La publication de cette encyclique, en pleine année 1968, en pleine effervescence progressiste sur les questions de société, en pleine poussée des aspirations féministes, a provoqué une réaction massive d’opposition au sein de l’Eglise. Même le directeur de la rédaction de l’Osservatore Romano, l’historien Gian Maria Vian, convient que l’encyclique Humanae vitae a déclenché « Une opposition sans précédent à l’intérieur même de l’Église catholique ».

Je me rappelle avoir discuté avec un prêtre de Lozère qui quitta l’Eglise sans trop savoir vers quel autre avenir.

Je me rappelle d’animateurs régionaux ou nationaux des organisations de jeunesse catholique (en particulier JEC) qui rejoignirent rapidement l’extrême gauche à laquelle ils apportèrent d’excellents militants.

Je me rappelle de familles, même en Aveyron, qui décidèrent alors de largement espacer leur pratique religieuse.

Conclusion

Ami lecteur de ce texte, ne te dis pas que cette victoire idéologique de l’extrême droite catholique était logique parce qu’elle ne faisait que réaffirmer une position traditionnelle. Les humains eux-mêmes pèsent dans l’histoire humaine y compris religieuse.
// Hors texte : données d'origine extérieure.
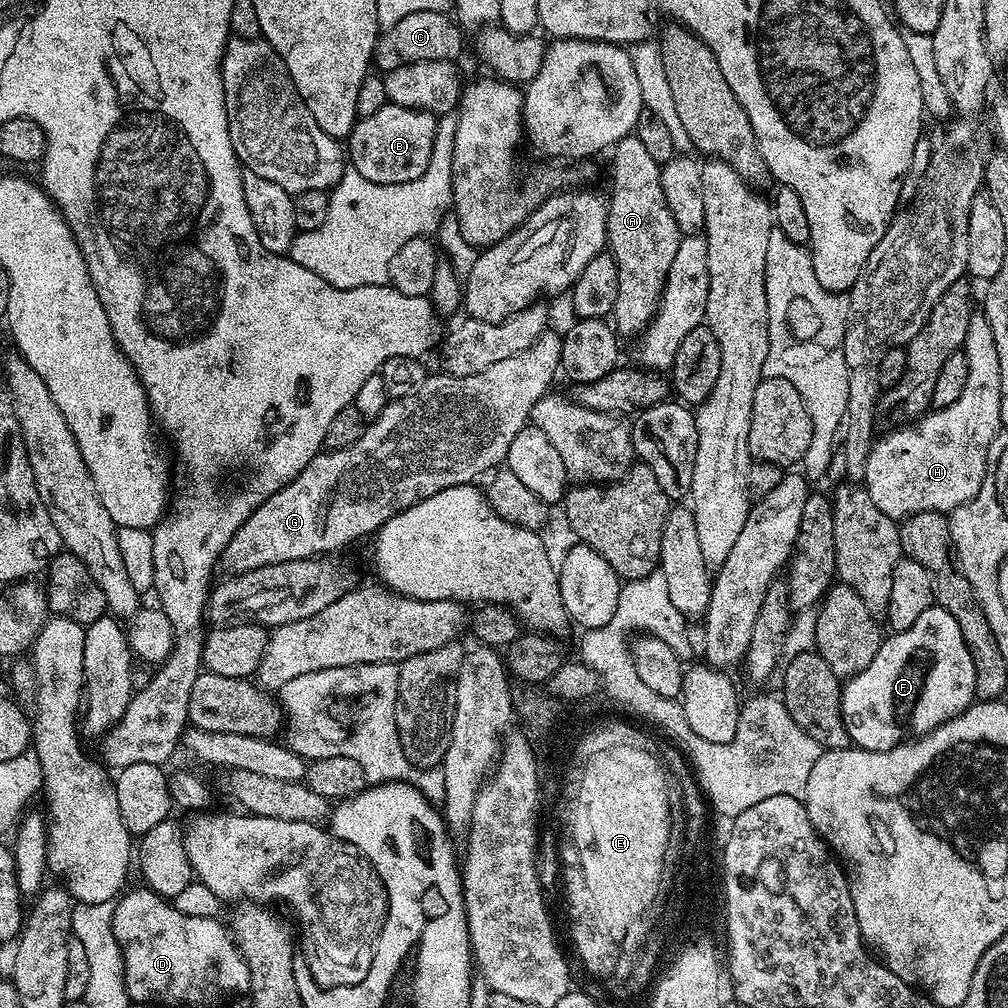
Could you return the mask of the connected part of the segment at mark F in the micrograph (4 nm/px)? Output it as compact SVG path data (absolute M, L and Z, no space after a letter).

Ainsi, l’élection de Paul VI comme pape a mis longtemps à se dessiner et pouvait capoter.

Je n’oublie pas que des prêtres d’Amérique latine, portés par la vague de Vatican 2 sont morts les armes à la main pour défendre les intérêts et aspirations des peuples.

D’autres bifurcations surgiront, peut être même pour le catholicisme. Tout tournant mérite toute l’attention des courants progressistes.